Refunds Not be Claimed in the following Scenarios

  • An exported goods, which are already subjected to export duty, can not claim a refund of an unutilized ITC.
  • If the supplier of goods and services is expected to get a refund from IGST on the supplies, a refund claim on ITC is not valid.
  • Taxpayers can’t get a refund on closing stocks.

How to Calculate GST Refund?

Its undoubtedly clear that the excess GST payment would be refunded. For instance, Your  GST Payment is 1 lakh and you paid 1.25 lakh by mistake.  Then you could claim a refund of 25K and that would be refunded within 2 years from the GST payment due date.

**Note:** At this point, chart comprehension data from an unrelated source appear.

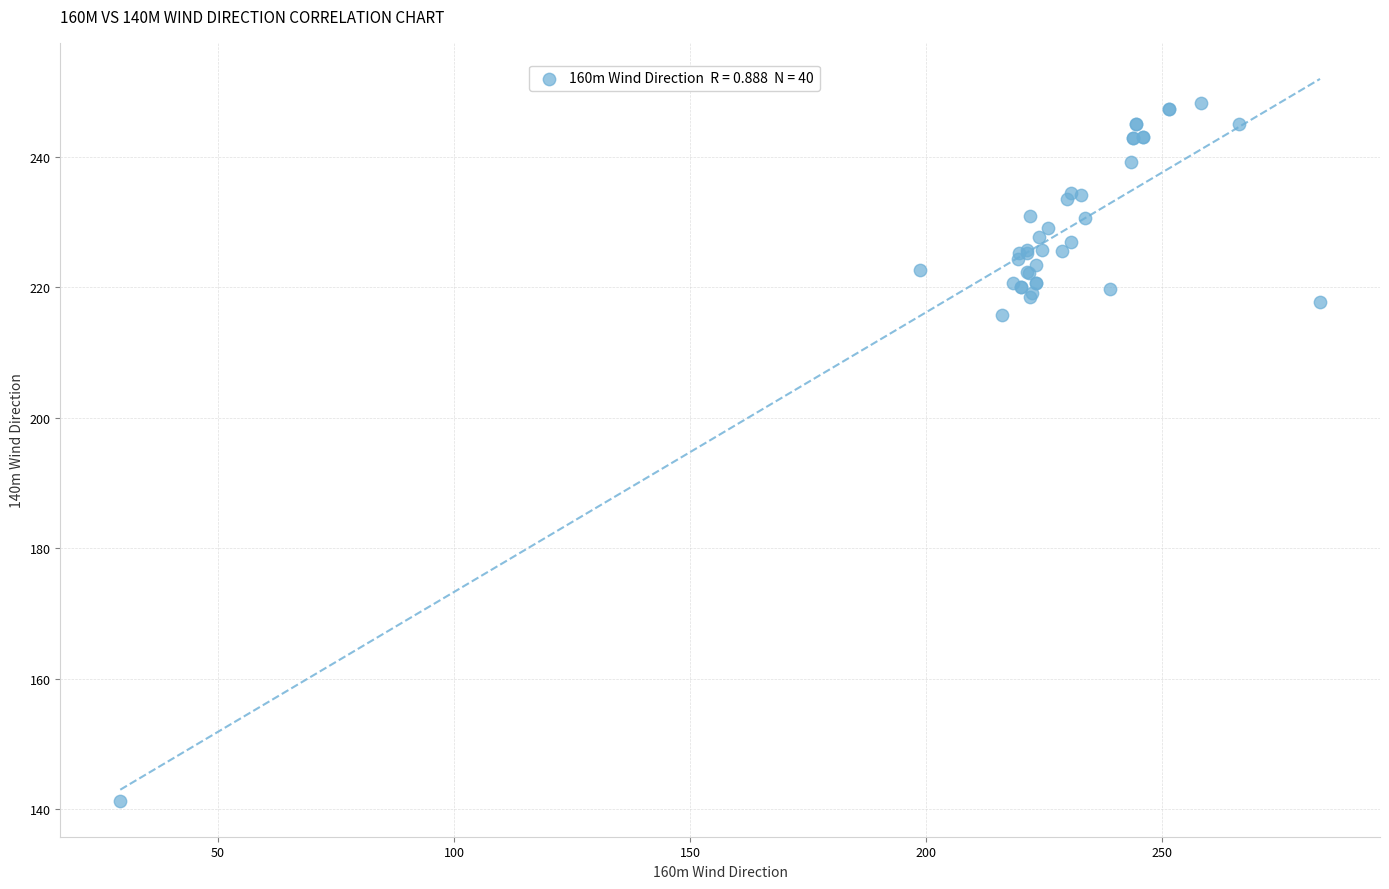

What Y value in the scatter plot is closest to 194?

215.8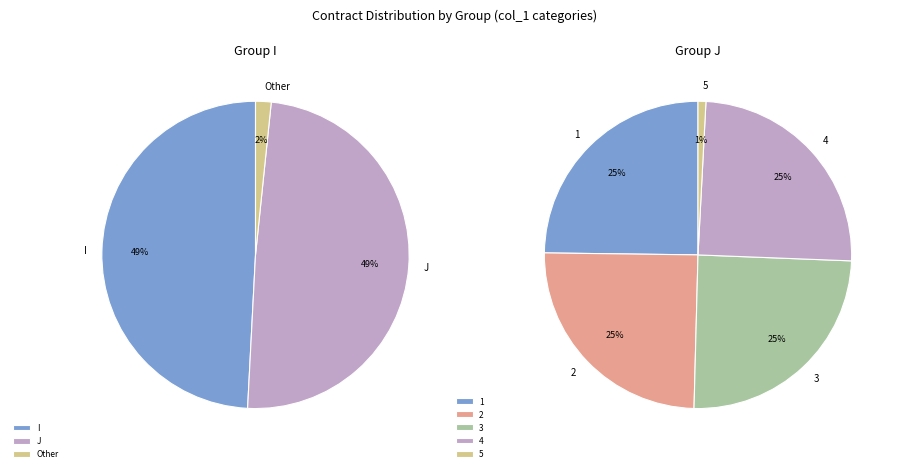

Is the sum of I-1 and Other greater than half?

No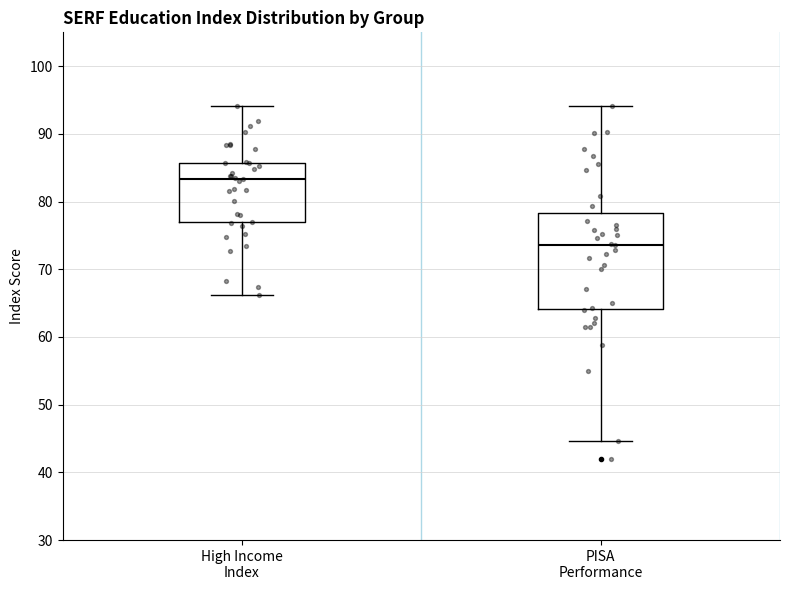

Comparing the boxes themselves (not the whiskers), which one is the tallest?

PISA Performance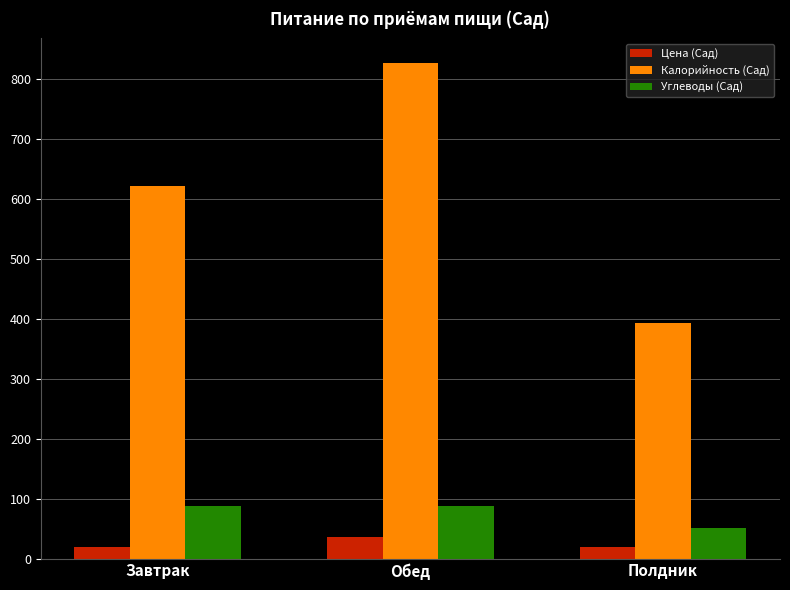

At which category is the sum across all series the highest?

Обед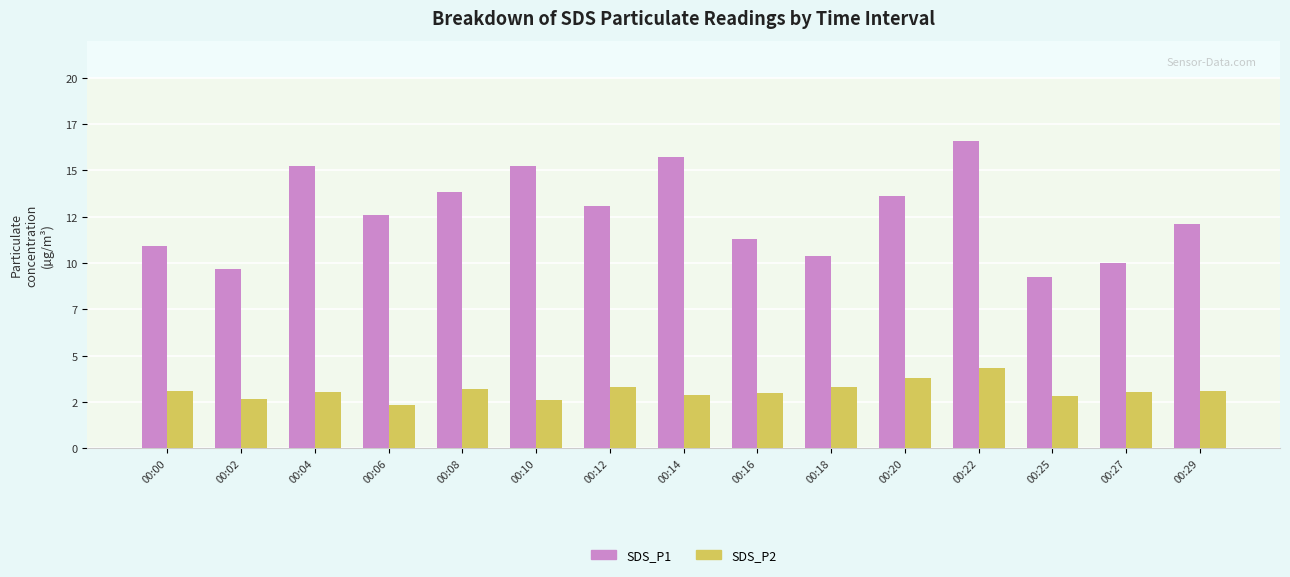

Does the chart contain stacked bars?

No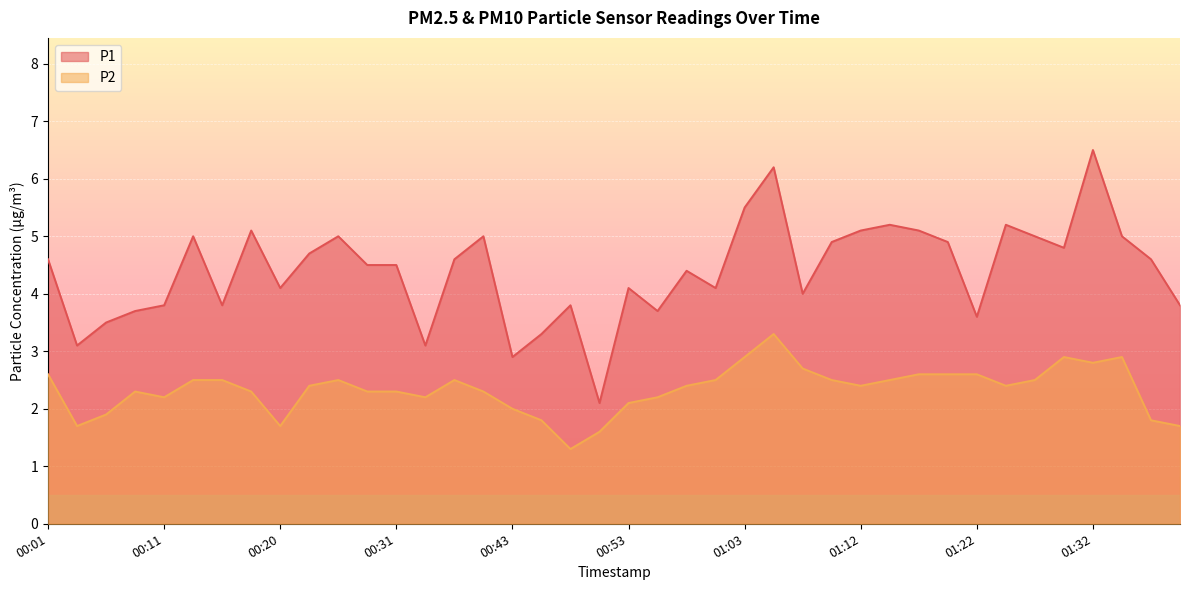

How many interior local peaks does the P2 series have?

6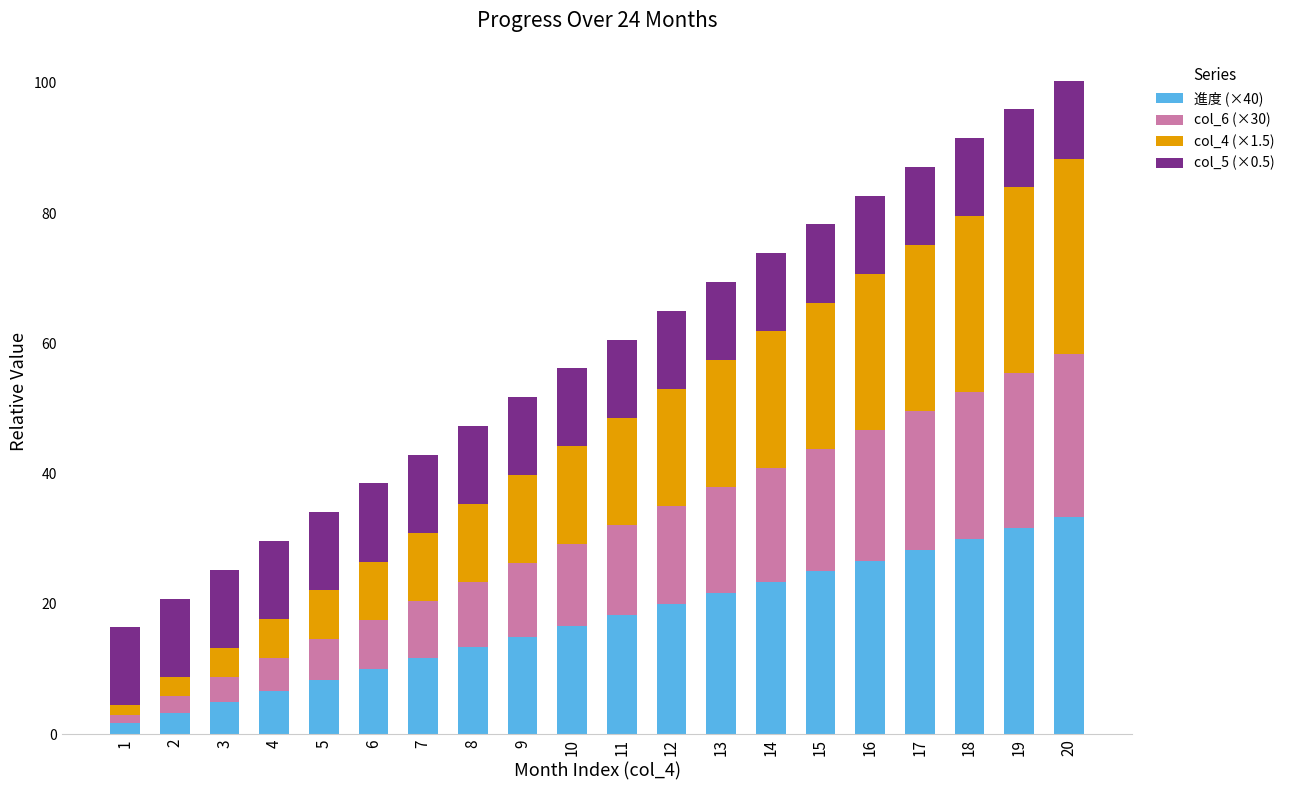

What is the total value across all series at 2?

20.8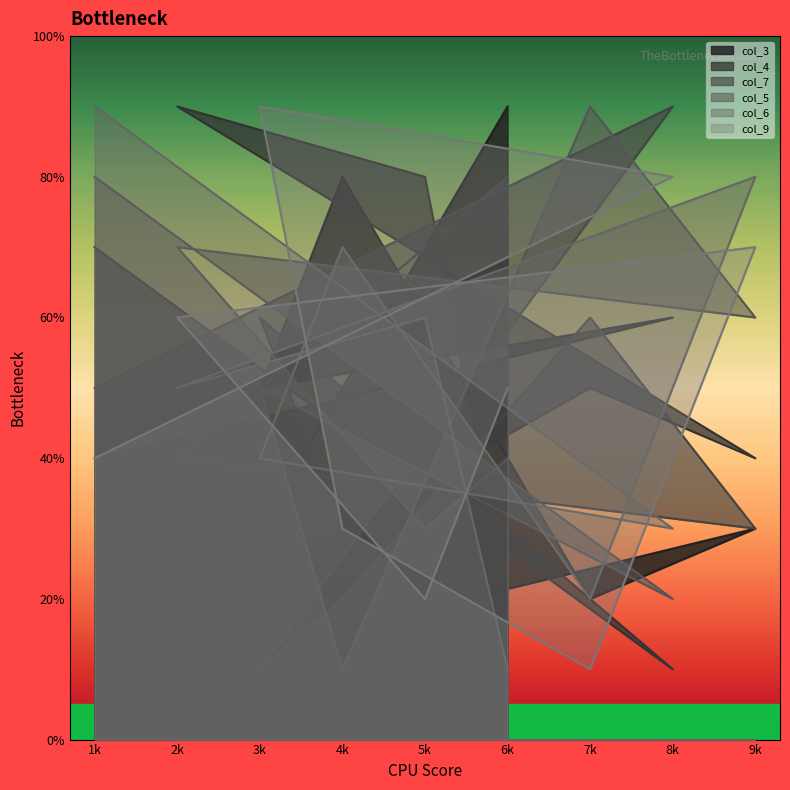

What is the difference between the col_7 values at 2k and 6k?

4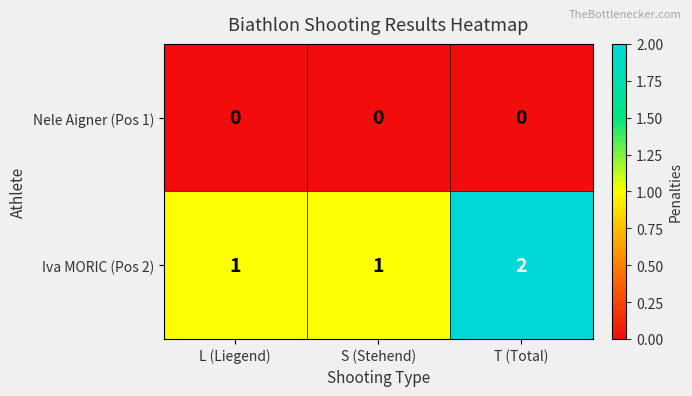

At T (Total), list the series in order from smallest to largest.

Nele Aigner (Pos 1), Iva MORIC (Pos 2)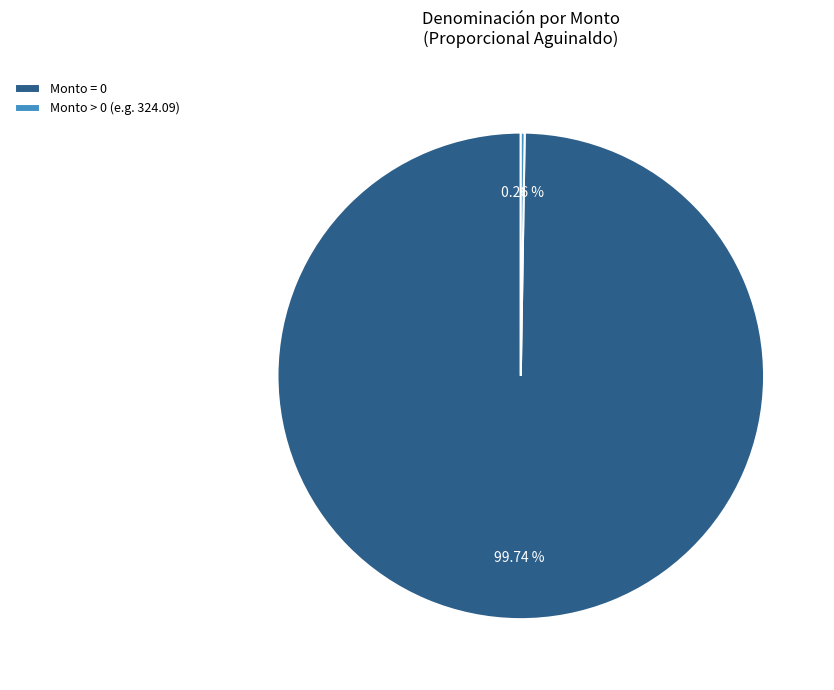

Is Monto = 0 the majority of the pie?

Yes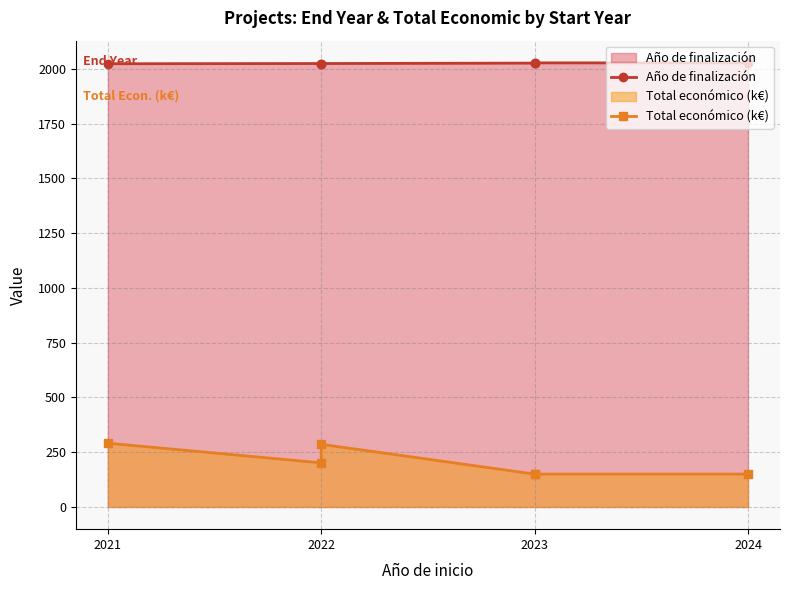

Reading right to left, transcribe all the data shown in this chart.

Año de finalización: 2027.0	2027.0	2026.0	2024.0	2024.0	2023.0
Total económico (k€): 150.0	150.0	150.0	286.0	201.3	291.2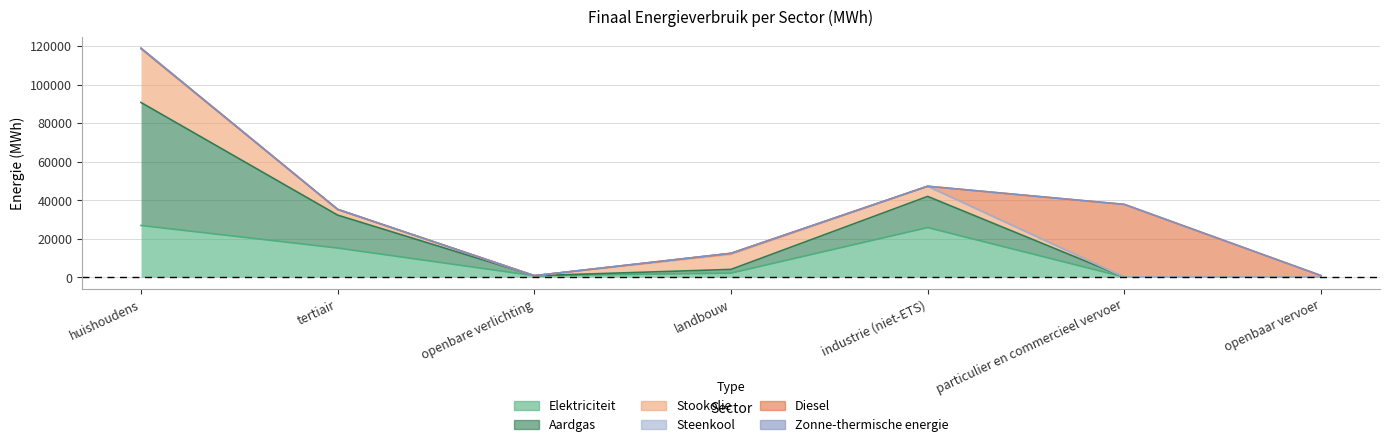

Reading right to left, extract all data points from this chart.

Elektriciteit: 8.7	29.3	25750.8	2113.6	765.1	15123.1	26832.9
Aardgas: 0.0	53.6	16177.0	1923.1	0.0	17082.7	63845.1
Stookolie: 0.0	0.0	5260.1	7797.6	0.0	2964.8	27903.6
Steenkool: 0.0	0.0	5.0	555.9	0.0	0.0	143.4
Diesel: 820.8	37693.8	0.0	0.0	0.0	0.0	0.0
Zonne-thermische energie: 0.0	0.0	0.0	0.0	0.0	0.0	167.3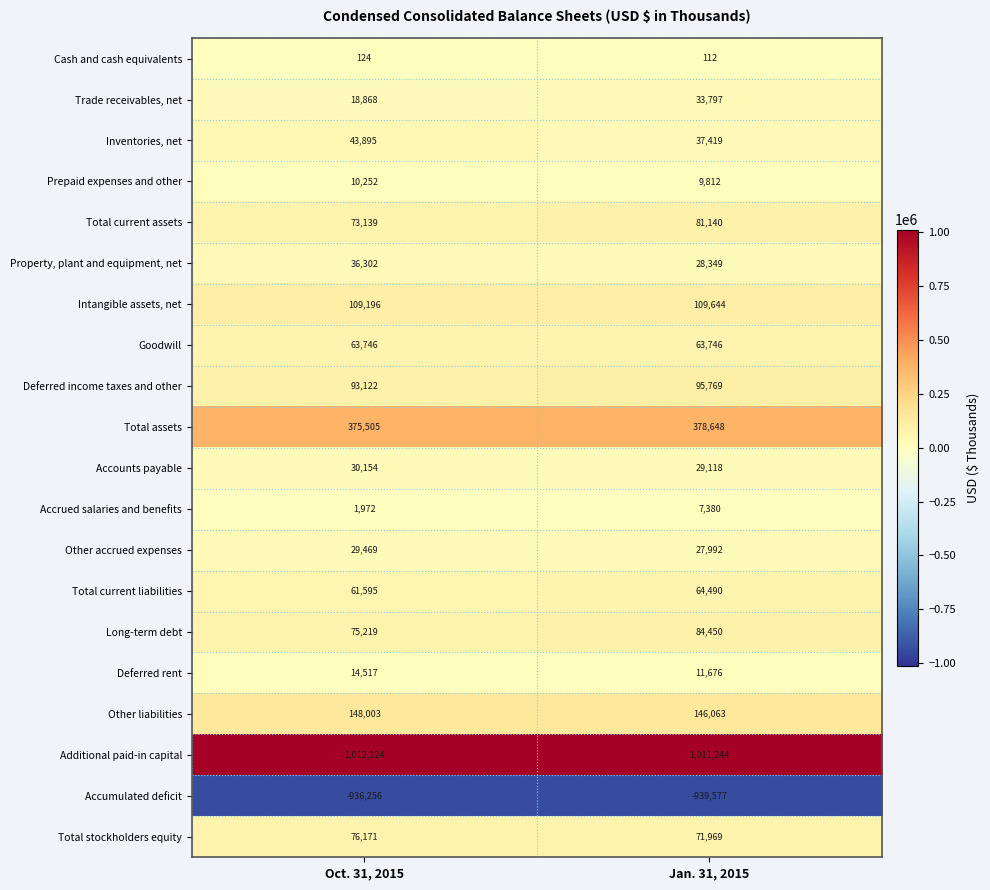

What is the average value of the Accrued salaries and benefits series?

4676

GST Refund process Time Limit

Two years from the date of payment is the  GST refund process time limit In addition to the refund, the interest could be paid accordingly. Besides,  valid dates vary in every case.

  • In the case of excess payment, it depends on the date of payment.
  • Apprised export of goods and services is based on the date of shipping/loading/passing.
  • The valid date for the Tax-exempt output related to ITC ( Input Tax Credit)  would be the end of the financial year where the credit belongs.
  • The provisional assessment finalization would be on an adjusted date.

How to Claim GST Refund?

The process of getting a refund under GST and GST refund rules is much easier than you think. You just need to fill Form RFD 01 within 2 years from the paid date and it should be accorded by a Chartered Accountant.